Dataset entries
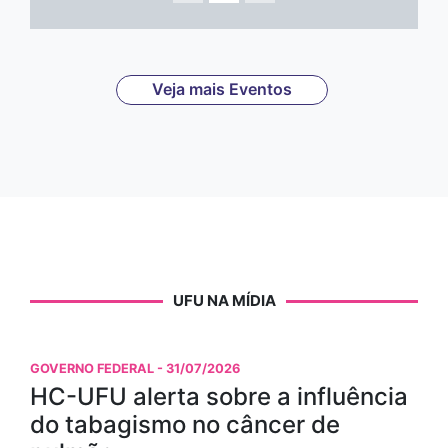
Veja mais Eventos
UFU NA MÍDIA
GOVERNO FEDERAL
- 31/07/2026
HC-UFU alerta sobre a influência
do tabagismo no câncer de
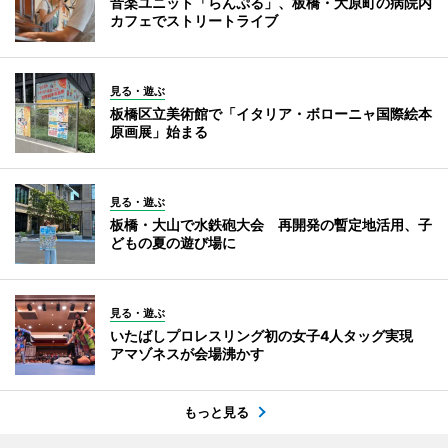
音楽ユニット「らんぷる」、板橋・大原町の病院内
カフェでストリートライブ
見る・遊ぶ
板橋区立美術館で「イタリア・ボローニャ国際絵本
原画展」始まる
見る・遊ぶ
板橋・大山で水鉄砲大会 再開発の暫定地活用、子
どもの夏の遊び場に
見る・遊ぶ
いたばしプロレスリング初の女子4人タッグ実現
アマゾネスが会場沸かす
もっと見る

### Action item
Your copy must hold exactly the lines from the one with "HC-UFU alerta sobre a influência" to the end of the records above, both included, and no pictures.

### Result of the task
HC-UFU alerta sobre a influência
do tabagismo no câncer de
音楽ユニット「らんぷる」、板橋・大原町の病院内
カフェでストリートライブ
見る・遊ぶ
板橋区立美術館で「イタリア・ボローニャ国際絵本
原画展」始まる
見る・遊ぶ
板橋・大山で水鉄砲大会 再開発の暫定地活用、子
どもの夏の遊び場に
見る・遊ぶ
いたばしプロレスリング初の女子4人タッグ実現
アマゾネスが会場沸かす
もっと見る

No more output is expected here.